The photos of college years show better than words the life we lived.
In one of our frequent trips, on the way from Jiroft to Bam after spending NowRooz with my family. From left: Grandma, Zarin, aunt Iran, Mehdi and I holding little Fati. The photo was taken in mid-1950s.

Monday 11 July 2011



Mr Sadjadi with the two children: Zarin and Mehdi. The photo must have been take by late 1940s.



Aunt Iran and her husband in their prime.
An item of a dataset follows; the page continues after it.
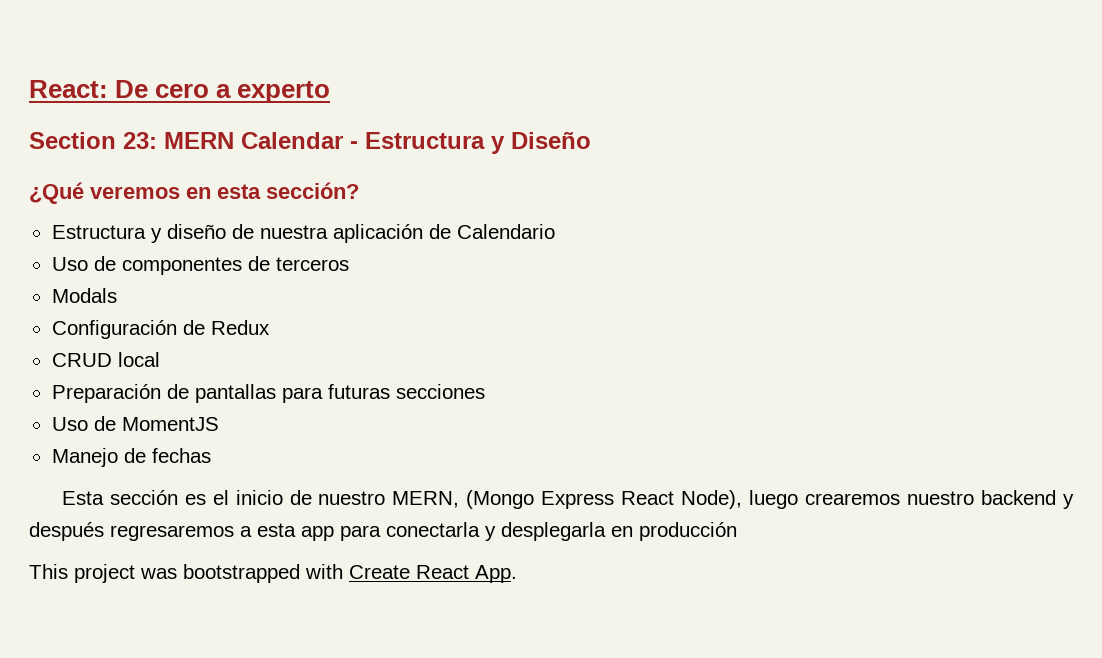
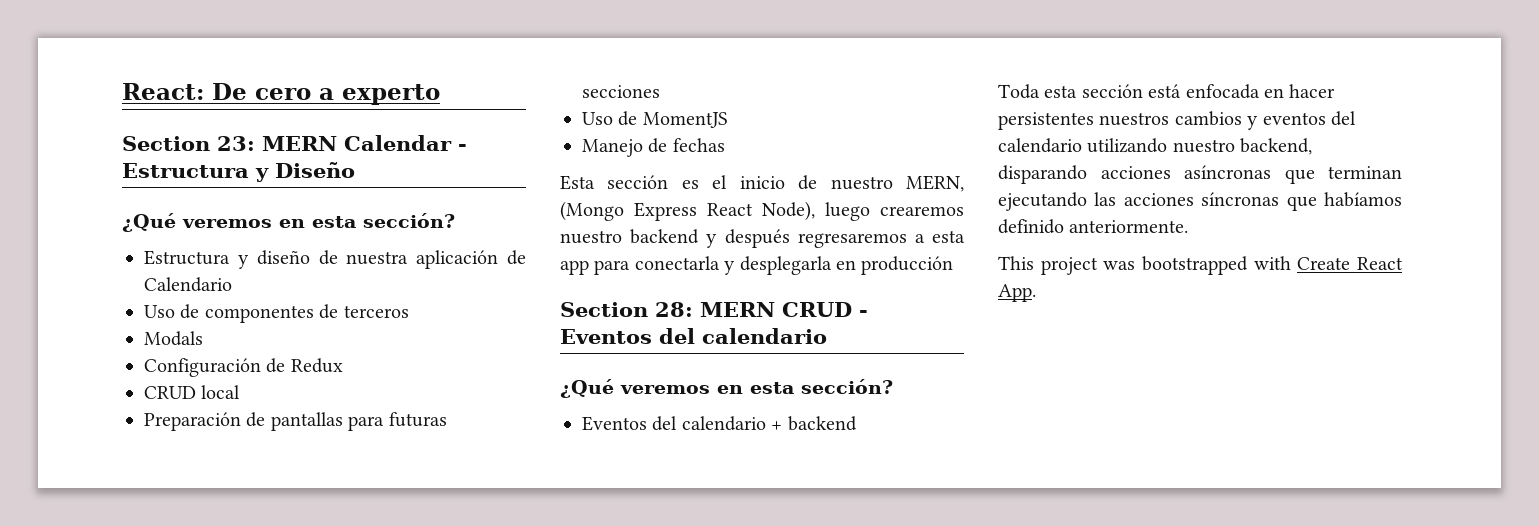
(737, 531) none -> [560,302,868,317] [560,328,827,344] [560,379,893,398] [582,416,857,431] [998,84,1336,99] [998,111,1356,130] [998,138,1313,155] [998,165,1402,184] [998,192,1402,211] [998,219,1189,234] // Section 28: MERN CRUD - Eventos del calendario // ¿Qué veremos en esta sección? // Eventos del calendario + backend // Toda esta sección está enfocada en hacer persistentes nuestros cambios y eventos del calendario utilizando nuestro backend, disparando acciones asíncronas que terminan ejecutando las acciones síncronas que habíamos definido anteriormente.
This photo must have been taken in around mid-1950s. We have just finished lunch and sat for the phot in front of the washed dishes somewhere in an orchard. Our connection with the Bam's orange groves and palm trees which surrounded every house was immortal. In spring time the scents invaded the space like clouds coming down from heaven with angels dancing on the rose petals and the orange blossoms. Granma Bibi Atieh's hobby would start with her walking slowly round the orchards and picking up the biggest and most scented Mohammedi roses in her basket to bring home for distiling and making rosewater. She did the same with mints and parts of palm trees. My aunt Iran's basement was always full of bottles of rosewater and other scented herbs, pickles and jams which grandma made during the year.
Here in this photo from left: Aunt Iran, Grandma, Aunt's mother-in-law, me with a curl on my forehead, Little cousin Fati, Showkat khanum sitting on a a chair, cousin Zarin and a maid. The boy in the back is cousin Mehdi.

Wednesday 6 July 2011

Me & Manuchehr in the wheat fields in Jiroft. Happy moments long gone of that dear soal we lost. The willow tree behind the next picture was located at the end of our house in Jiroft. From right, Manuchehr at about 12 years of age, me, aunt Iran and Simin and little Fati. It was one of the Nowrooz days during which my aunt's family came to Jiroft for two weeks and we had a heavenly time together. Precious, memorable and long gone! Date mid-1950s.























A picnic in one of the orange groves in the village of Narmashir near Bam. From left: Mr Sadjadi, the other men are unknown. Women from right: Eshrat khanum, my aunt Iran's sister-in-law, aunt Iran with two children, Mehdi & Zarin and grandma Bibi Atieh. The rest are servants and villagers. The photo doesn't have a date but it must be in the early 1950s.